• **Task description**
Update the listing from the line with "Which series contains the highest Y value?" through the line with "How many values exceed 58241?", changing "approximately" to "roughly" and leaving everything else unchanged. Return only those lines, without the pictures.

• **Excerpted data**
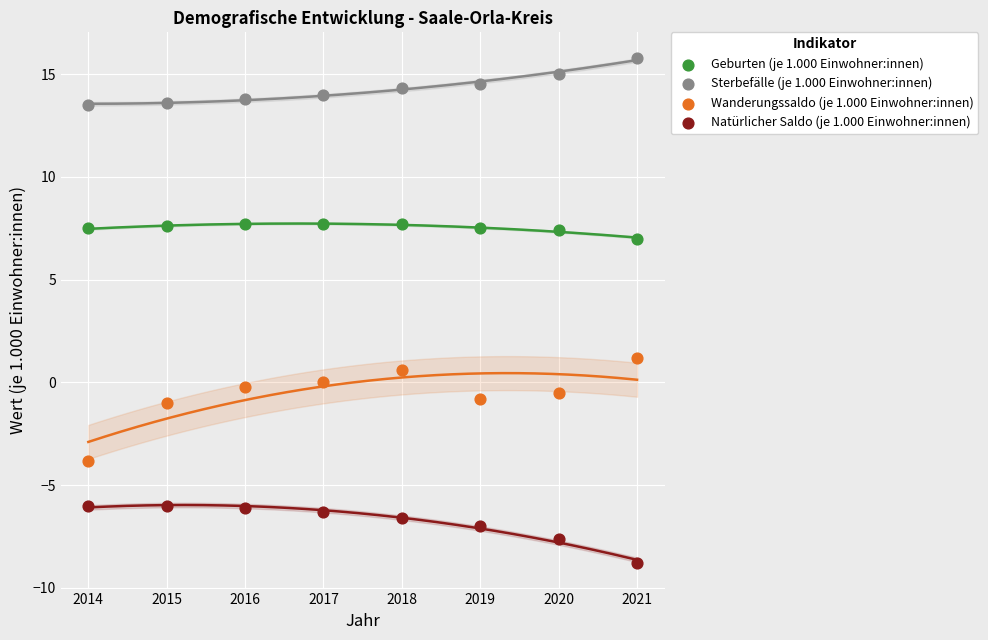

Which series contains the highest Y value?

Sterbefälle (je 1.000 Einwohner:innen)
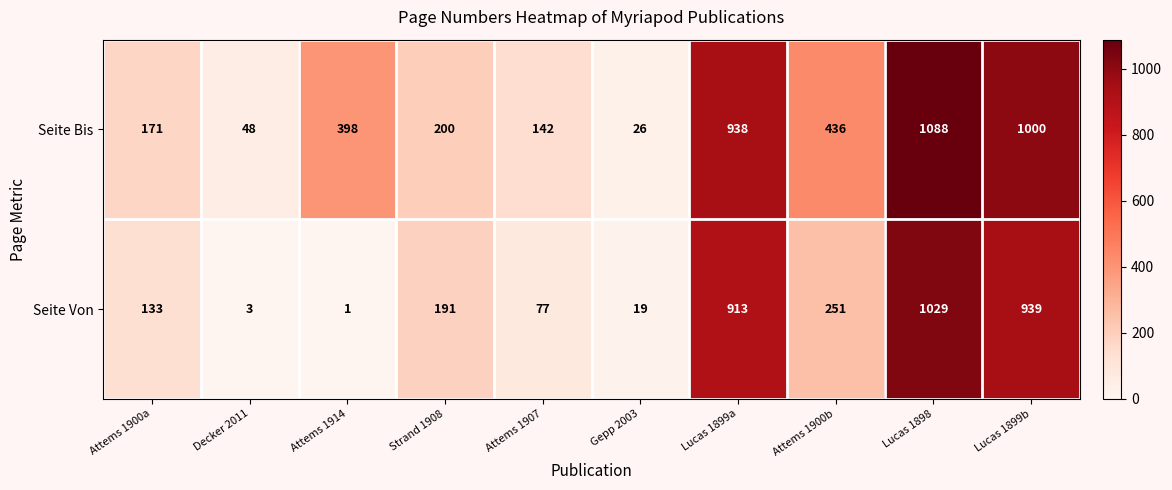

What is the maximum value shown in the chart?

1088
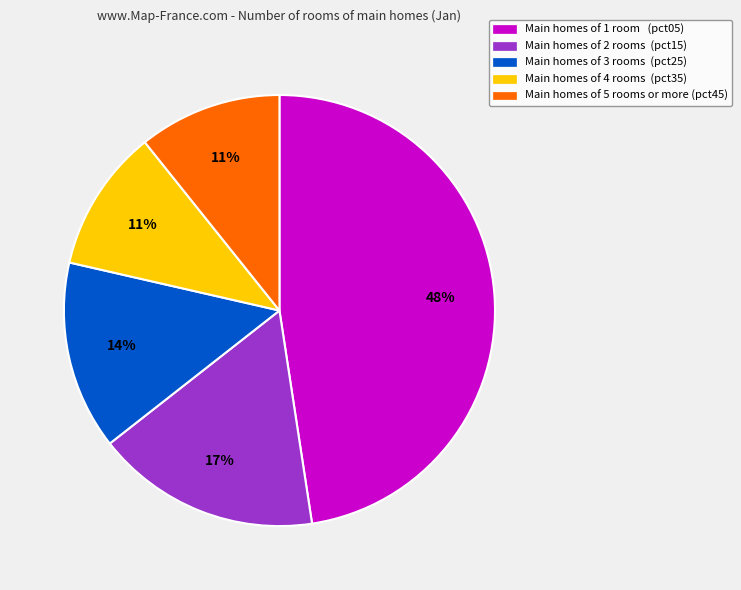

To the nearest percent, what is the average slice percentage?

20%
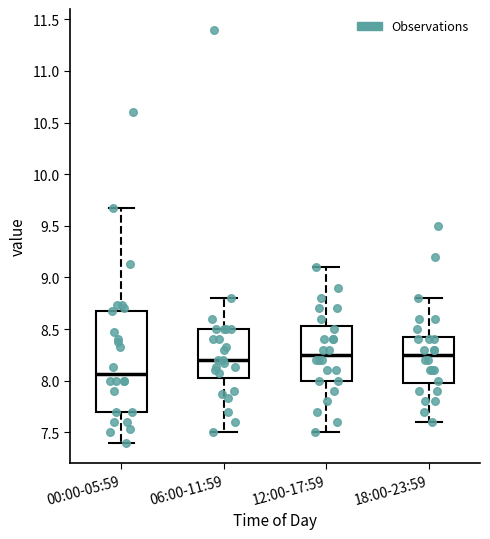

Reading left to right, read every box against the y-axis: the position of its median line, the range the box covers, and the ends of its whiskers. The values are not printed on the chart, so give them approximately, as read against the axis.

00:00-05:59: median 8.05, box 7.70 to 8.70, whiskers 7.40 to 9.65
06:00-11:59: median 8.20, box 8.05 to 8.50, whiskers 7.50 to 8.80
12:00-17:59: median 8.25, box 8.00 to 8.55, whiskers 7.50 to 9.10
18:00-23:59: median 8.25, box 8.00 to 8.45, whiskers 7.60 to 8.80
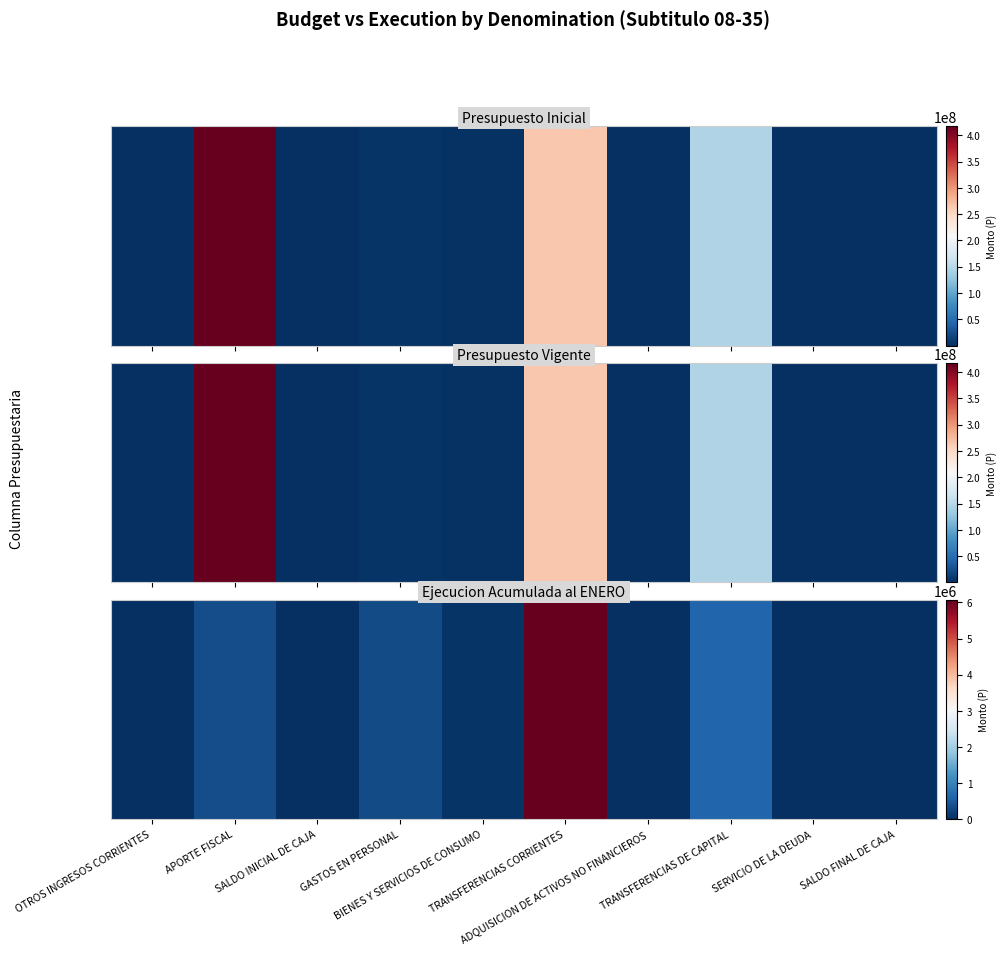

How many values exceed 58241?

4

* * *

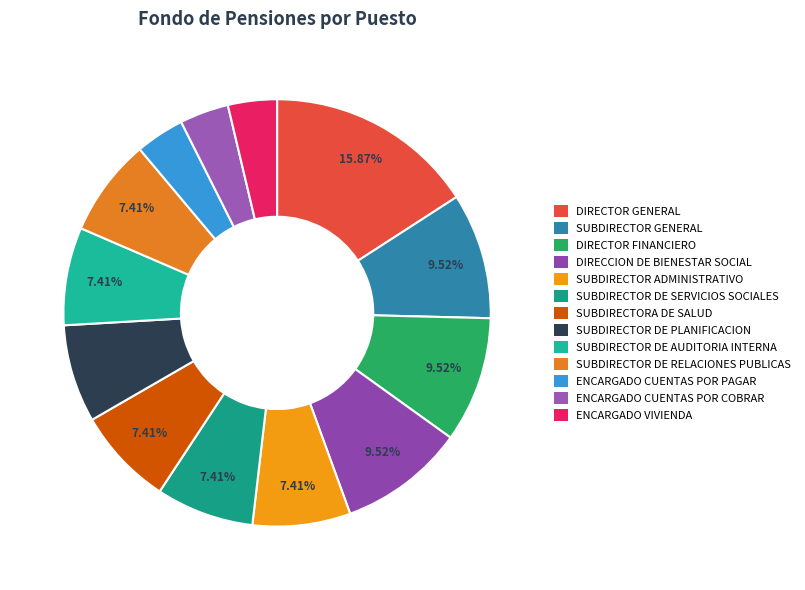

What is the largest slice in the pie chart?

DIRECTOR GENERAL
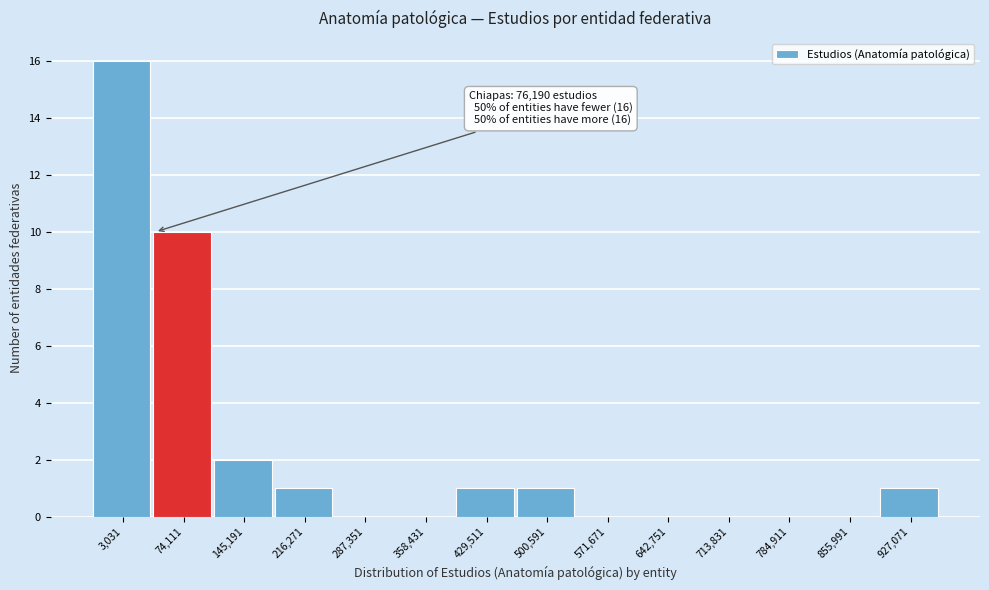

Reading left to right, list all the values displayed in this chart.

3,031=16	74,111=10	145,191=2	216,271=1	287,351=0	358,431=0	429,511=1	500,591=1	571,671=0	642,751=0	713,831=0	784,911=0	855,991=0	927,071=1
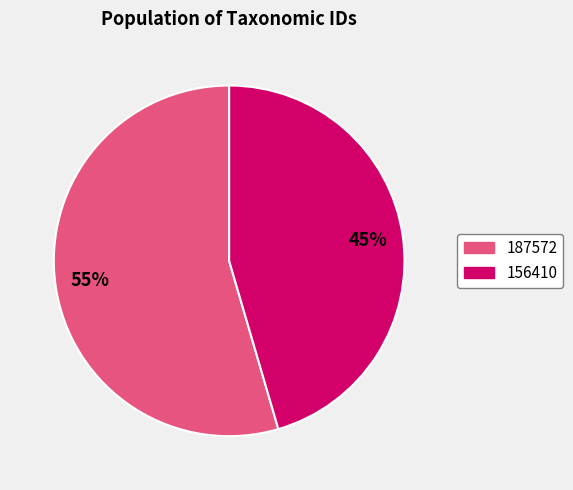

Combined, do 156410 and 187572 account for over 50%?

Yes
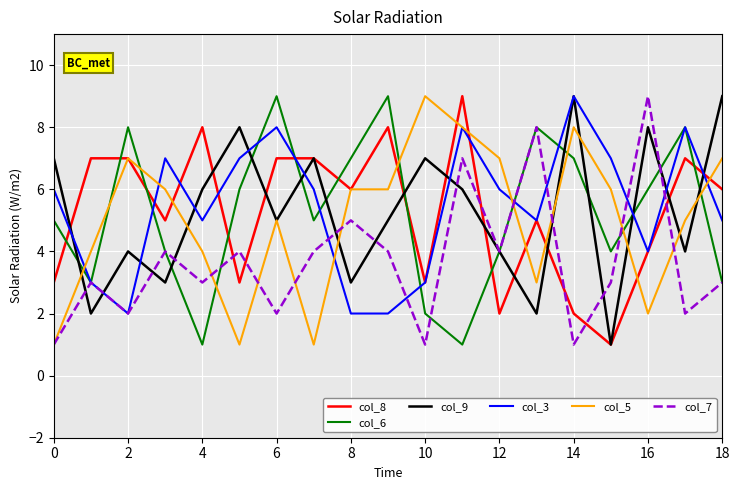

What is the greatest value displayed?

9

• **Reply to the exercise**
Which series contains the highest Y value?

Sterbefälle (je 1.000 Einwohner:innen)

What is the maximum value shown in the chart?

1088

To the nearest percent, what is the average slice percentage?

20%

Reading left to right, read every box against the y-axis: the position of its median line, the range the box covers, and the ends of its whiskers. The values are not printed on the chart, so give them roughly, as read against the axis.

00:00-05:59: median 8.05, box 7.70 to 8.70, whiskers 7.40 to 9.65
06:00-11:59: median 8.20, box 8.05 to 8.50, whiskers 7.50 to 8.80
12:00-17:59: median 8.25, box 8.00 to 8.55, whiskers 7.50 to 9.10
18:00-23:59: median 8.25, box 8.00 to 8.45, whiskers 7.60 to 8.80

How many values exceed 58241?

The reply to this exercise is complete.